### Directions for this task
What needs reproducing is the run of lines in the data below starting at the line with "wire signed [dout_WIDTH - 1 : 0] tmp_product;" and ending at the line with "(creategerberjobfile yes)", both ends included. Copy it exactly, without pictures, and add nothing.

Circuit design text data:
┄┄┄┄┄┄┄┄┄┄
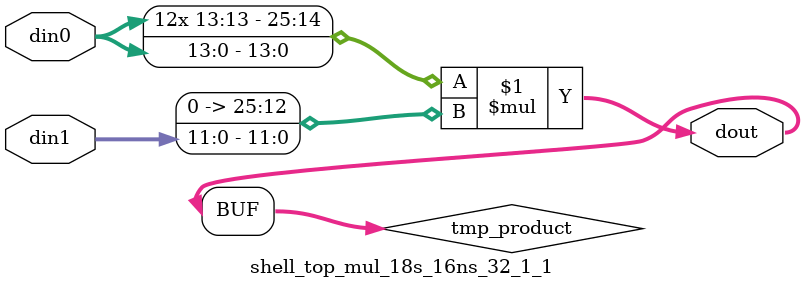
<source format=v>

`timescale 1 ns / 1 ps

  module shell_top_mul_18s_16ns_32_1_1(din0, din1, dout);
parameter ID = 1;
parameter NUM_STAGE = 0;
parameter din0_WIDTH = 14;
parameter din1_WIDTH = 12;
parameter dout_WIDTH = 26;

input [din0_WIDTH - 1 : 0] din0; 
input [din1_WIDTH - 1 : 0] din1; 
output [dout_WIDTH - 1 : 0] dout;

wire signed [dout_WIDTH - 1 : 0] tmp_product;












assign tmp_product = $signed(din0) * $signed({1'b0, din1});









assign dout = tmp_product;







endmodule

</source>
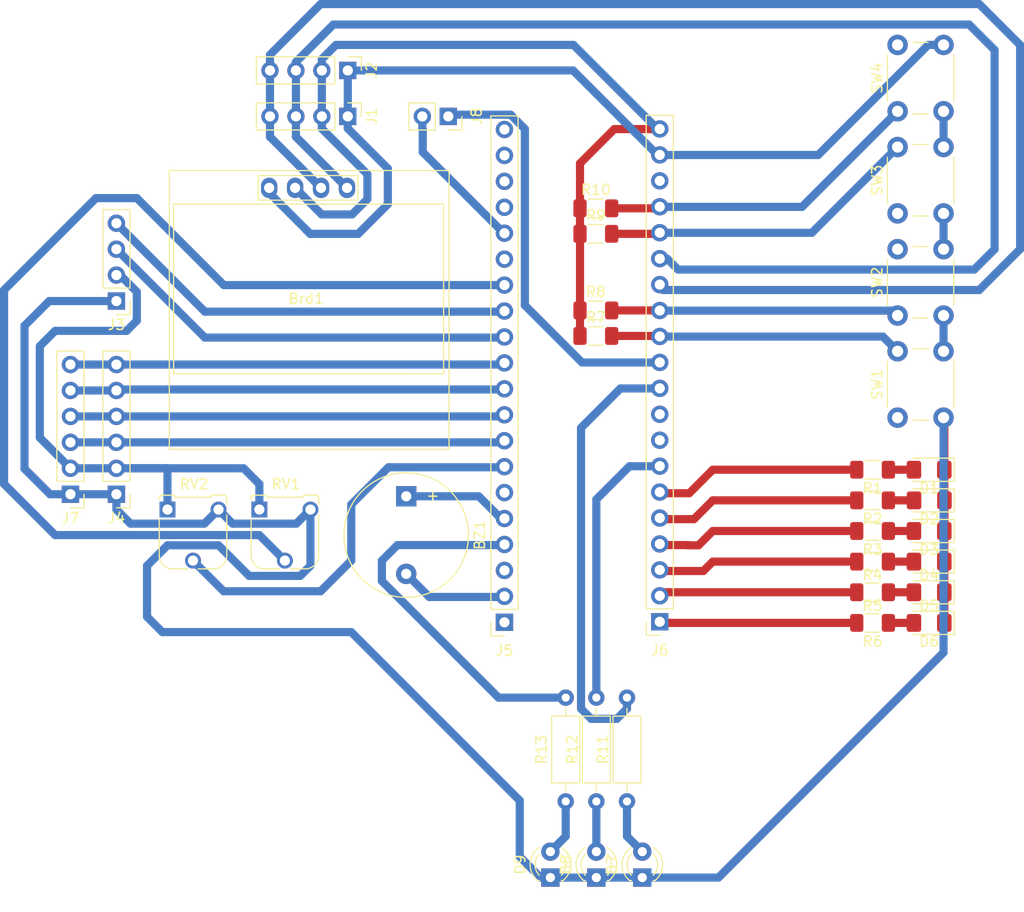
<source format=kicad_pcb>
(kicad_pcb
	(version 20240108)
	(generator "pcbnew")
	(generator_version "8.0")
	(general
		(thickness 1.6)
		(legacy_teardrops no)
	)
	(paper "A4")
	(layers
		(0 "F.Cu" signal)
		(31 "B.Cu" signal)
		(32 "B.Adhes" user "B.Adhesive")
		(33 "F.Adhes" user "F.Adhesive")
		(34 "B.Paste" user)
		(35 "F.Paste" user)
		(36 "B.SilkS" user "B.Silkscreen")
		(37 "F.SilkS" user "F.Silkscreen")
		(38 "B.Mask" user)
		(39 "F.Mask" user)
		(40 "Dwgs.User" user "User.Drawings")
		(41 "Cmts.User" user "User.Comments")
		(42 "Eco1.User" user "User.Eco1")
		(43 "Eco2.User" user "User.Eco2")
		(44 "Edge.Cuts" user)
		(45 "Margin" user)
		(46 "B.CrtYd" user "B.Courtyard")
		(47 "F.CrtYd" user "F.Courtyard")
		(48 "B.Fab" user)
		(49 "F.Fab" user)
		(50 "User.1" user)
		(51 "User.2" user)
		(52 "User.3" user)
		(53 "User.4" user)
		(54 "User.5" user)
		(55 "User.6" user)
		(56 "User.7" user)
		(57 "User.8" user)
		(58 "User.9" user)
	)
	(setup
		(pad_to_mask_clearance 0)
		(allow_soldermask_bridges_in_footprints no)
		(pcbplotparams
			(layerselection 0x00010fc_ffffffff)
			(plot_on_all_layers_selection 0x0000000_00000000)
			(disableapertmacros no)
			(usegerberextensions no)
			(usegerberattributes yes)
			(usegerberadvancedattributes yes)
			(creategerberjobfile yes)
			(dashed_line_dash_ratio 12.000000)
			(dashed_line_gap_ratio 3.000000)
			(svgprecision 4)
			(plotframeref no)
			(viasonmask no)
			(mode 1)
			(useauxorigin no)
			(hpglpennumber 1)
			(hpglpenspeed 20)
			(hpglpendiameter 15.000000)
			(pdf_front_fp_property_popups yes)
			(pdf_back_fp_property_popups yes)
			(dxfpolygonmode yes)
			(dxfimperialunits yes)
			(dxfusepcbnewfont yes)
			(psnegative no)
			(psa4output no)
			(plotreference yes)
			(plotvalue yes)
			(plotfptext yes)
			(plotinvisibletext no)
			(sketchpadsonfab no)
			(subtractmaskfromsilk no)
			(outputformat 1)
			(mirror no)
			(drillshape 1)
			(scaleselection 1)
			(outputdirectory "")
		)
	)
	(net 0 "")
	(net 1 "/SCL")
	(net 2 "/SDA")
	(net 3 "/GND")
	(net 4 "/VCC_3.3V")
	(net 5 "Net-(D1-A)")
	(net 6 "Net-(D2-A)")
	(net 7 "Net-(D3-A)")
	(net 8 "Net-(D4-A)")
	(net 9 "Net-(D5-A)")
	(net 10 "Net-(D6-A)")
	(net 11 "Net-(D7-A)")
	(net 12 "Net-(D8-A)")
	(net 13 "Net-(D9-A)")
	(net 14 "/USART_TX")
	(net 15 "/USART_RX")
	(net 16 "/MOSI")
	(net 17 "/MISO")
	(net 18 "/SS_SPI")
	(net 19 "/SCK_SPI")
	(net 20 "/POT1")
	(net 21 "unconnected-(J5-Pin_15-Pad15)")
	(net 22 "unconnected-(J5-Pin_18-Pad18)")
	(net 23 "unconnected-(J5-Pin_20-Pad20)")
	(net 24 "unconnected-(J5-Pin_19-Pad19)")
	(net 25 "unconnected-(J5-Pin_17-Pad17)")
	(net 26 "unconnected-(J6-Pin_8-Pad8)")
	(net 27 "unconnected-(J6-Pin_9-Pad9)")
	(net 28 "/BUZZER")
	(net 29 "/VCC_5V")
	(net 30 "/AIN1")
	(net 31 "/POT2")
	(net 32 "/LED_GRN")
	(net 33 "/LED1")
	(net 34 "/BTN1")
	(net 35 "/LED2")
	(net 36 "/LED0")
	(net 37 "/LED_RED")
	(net 38 "/BTN0")
	(net 39 "/BTN3")
	(net 40 "/LED5")
	(net 41 "/LED3")
	(net 42 "/LED4")
	(net 43 "/BTN2")
	(net 44 "/LED_YLLW")
	(net 45 "/R")
	(net 46 "/SWO")
	(footprint "LED_SMD:LED_1206_3216Metric_Pad1.42x1.75mm_HandSolder" (layer "F.Cu") (at 180.1 82.6 180))
	(footprint "Resistor_SMD:R_1206_3216Metric_Pad1.30x1.75mm_HandSolder" (layer "F.Cu") (at 174.55 79.6 180))
	(footprint "Button_Switch_THT:SW_PUSH_6mm" (layer "F.Cu") (at 177 54.5 90))
	(footprint "Connector_PinHeader_2.54mm:PinHeader_1x04_P2.54mm_Vertical" (layer "F.Cu") (at 100.5 63.08 180))
	(footprint "LED_THT:LED_D3.0mm" (layer "F.Cu") (at 147.5 119.54 90))
	(footprint "Connector_PinHeader_2.54mm:PinHeader_1x04_P2.54mm_Vertical" (layer "F.Cu") (at 123.16 40.5 -90))
	(footprint "Connector_PinHeader_2.54mm:PinHeader_1x06_P2.54mm_Vertical" (layer "F.Cu") (at 100.5 82 180))
	(footprint "LED_SMD:LED_1206_3216Metric_Pad1.42x1.75mm_HandSolder" (layer "F.Cu") (at 180.0875 79.6 180))
	(footprint "Connector_PinHeader_2.54mm:PinHeader_1x06_P2.54mm_Vertical" (layer "F.Cu") (at 96 82 180))
	(footprint "Resistor_THT:R_Axial_DIN0207_L6.3mm_D2.5mm_P10.16mm_Horizontal" (layer "F.Cu") (at 144.5 112.08 90))
	(footprint "LED_SMD:LED_1206_3216Metric_Pad1.42x1.75mm_HandSolder" (layer "F.Cu") (at 180.0875 88.6 180))
	(footprint "Resistor_SMD:R_1206_3216Metric_Pad1.30x1.75mm_HandSolder" (layer "F.Cu") (at 174.55 94.6 180))
	(footprint "LED_THT:LED_D3.0mm" (layer "F.Cu") (at 152 119.54 90))
	(footprint "Button_Switch_THT:SW_PUSH_6mm" (layer "F.Cu") (at 177 44.5 90))
	(footprint "Resistor_SMD:R_1206_3216Metric_Pad1.30x1.75mm_HandSolder" (layer "F.Cu") (at 147.45 66.5))
	(footprint "Potentiometer_THT:Potentiometer_Runtron_RM-065_Vertical" (layer "F.Cu") (at 105.5 83.5))
	(footprint "LED_SMD:LED_1206_3216Metric_Pad1.42x1.75mm_HandSolder" (layer "F.Cu") (at 180.0875 85.6 180))
	(footprint "Resistor_SMD:R_1206_3216Metric_Pad1.30x1.75mm_HandSolder" (layer "F.Cu") (at 174.55 82.6 180))
	(footprint "Resistor_SMD:R_1206_3216Metric_Pad1.30x1.75mm_HandSolder" (layer "F.Cu") (at 147.45 64))
	(footprint "Buzzer_Beeper:Buzzer_12x9.5RM7.6" (layer "F.Cu") (at 128.88 82.2 -90))
	(footprint "Button_Switch_THT:SW_PUSH_6mm" (layer "F.Cu") (at 177 64.5 90))
	(footprint "Connector_PinSocket_2.54mm:PinSocket_1x20_P2.54mm_Vertical" (layer "F.Cu") (at 153.71 94.49 180))
	(footprint "LED_THT:LED_D3.0mm" (layer "F.Cu") (at 143 119.54 90))
	(footprint "Resistor_SMD:R_1206_3216Metric_Pad1.30x1.75mm_HandSolder" (layer "F.Cu") (at 174.55 91.6 180))
	(footprint "LED_SMD:LED_1206_3216Metric_Pad1.42x1.75mm_HandSolder" (layer "F.Cu") (at 180.0875 94.6 180))
	(footprint "Connector_PinSocket_2.54mm:PinSocket_1x02_P2.54mm_Vertical" (layer "F.Cu") (at 133 45 -90))
	(footprint "Connector_PinHeader_2.54mm:PinHeader_1x04_P2.54mm_Vertical" (layer "F.Cu") (at 123.16 45 -90))
	(footprint "Resistor_SMD:R_1206_3216Metric_Pad1.30x1.75mm_HandSolder" (layer "F.Cu") (at 147.45 56.5))
	(footprint "Resistor_SMD:R_1206_3216Metric_Pad1.30x1.75mm_HandSolder" (layer "F.Cu") (at 174.55 88.6 180))
	(footprint "Potentiometer_THT:Potentiometer_Runtron_RM-065_Vertical" (layer "F.Cu") (at 114.5 83.5))
	(footprint "Resistor_SMD:R_1206_3216Metric_Pad1.30x1.75mm_HandSolder" (layer "F.Cu") (at 174.55 85.6 180))
	(footprint "Resistor_THT:R_Axial_DIN0207_L6.3mm_D2.5mm_P10.16mm_Horizontal" (layer "F.Cu") (at 147.5 112.08 90))
	(footprint "Button_Switch_THT:SW_PUSH_6mm" (layer "F.Cu") (at 177 74.5 90))
	(footprint "Resistor_SMD:R_1206_3216Metric_Pad1.30x1.75mm_HandSolder" (layer "F.Cu") (at 147.45 54))
	(footprint "KiCad-SSD1306-128x64-master:128x64OLED" (layer "F.Cu") (at 119.08 62.6))
	(footprint "LED_SMD:LED_1206_3216Metric_Pad1.42x1.75mm_HandSolder"
		(layer "F.Cu")
		(uuid "cac9611a-b4e2-48f0-97ab-474323f42d9d")
		(at 180.0875 91.6 180)
		(descr "LED SMD 1206 (3216 Metric), square (rectangular) end terminal, IPC_7351 nominal, (Body size source:
... [53214 chars truncated]
</source>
┄┄┄┄┄┄┄┄┄┄
### Solution to this exercise
wire signed [dout_WIDTH - 1 : 0] tmp_product;












assign tmp_product = $signed(din0) * $signed({1'b0, din1});









assign dout = tmp_product;







endmodule

</source>
<source format=kicad_pcb>
(kicad_pcb
	(version 20240108)
	(generator "pcbnew")
	(generator_version "8.0")
	(general
		(thickness 1.6)
		(legacy_teardrops no)
	)
	(paper "A4")
	(layers
		(0 "F.Cu" signal)
		(31 "B.Cu" signal)
		(32 "B.Adhes" user "B.Adhesive")
		(33 "F.Adhes" user "F.Adhesive")
		(34 "B.Paste" user)
		(35 "F.Paste" user)
		(36 "B.SilkS" user "B.Silkscreen")
		(37 "F.SilkS" user "F.Silkscreen")
		(38 "B.Mask" user)
		(39 "F.Mask" user)
		(40 "Dwgs.User" user "User.Drawings")
		(41 "Cmts.User" user "User.Comments")
		(42 "Eco1.User" user "User.Eco1")
		(43 "Eco2.User" user "User.Eco2")
		(44 "Edge.Cuts" user)
		(45 "Margin" user)
		(46 "B.CrtYd" user "B.Courtyard")
		(47 "F.CrtYd" user "F.Courtyard")
		(48 "B.Fab" user)
		(49 "F.Fab" user)
		(50 "User.1" user)
		(51 "User.2" user)
		(52 "User.3" user)
		(53 "User.4" user)
		(54 "User.5" user)
		(55 "User.6" user)
		(56 "User.7" user)
		(57 "User.8" user)
		(58 "User.9" user)
	)
	(setup
		(pad_to_mask_clearance 0)
		(allow_soldermask_bridges_in_footprints no)
		(pcbplotparams
			(layerselection 0x00010fc_ffffffff)
			(plot_on_all_layers_selection 0x0000000_00000000)
			(disableapertmacros no)
			(usegerberextensions no)
			(usegerberattributes yes)
			(usegerberadvancedattributes yes)
			(creategerberjobfile yes)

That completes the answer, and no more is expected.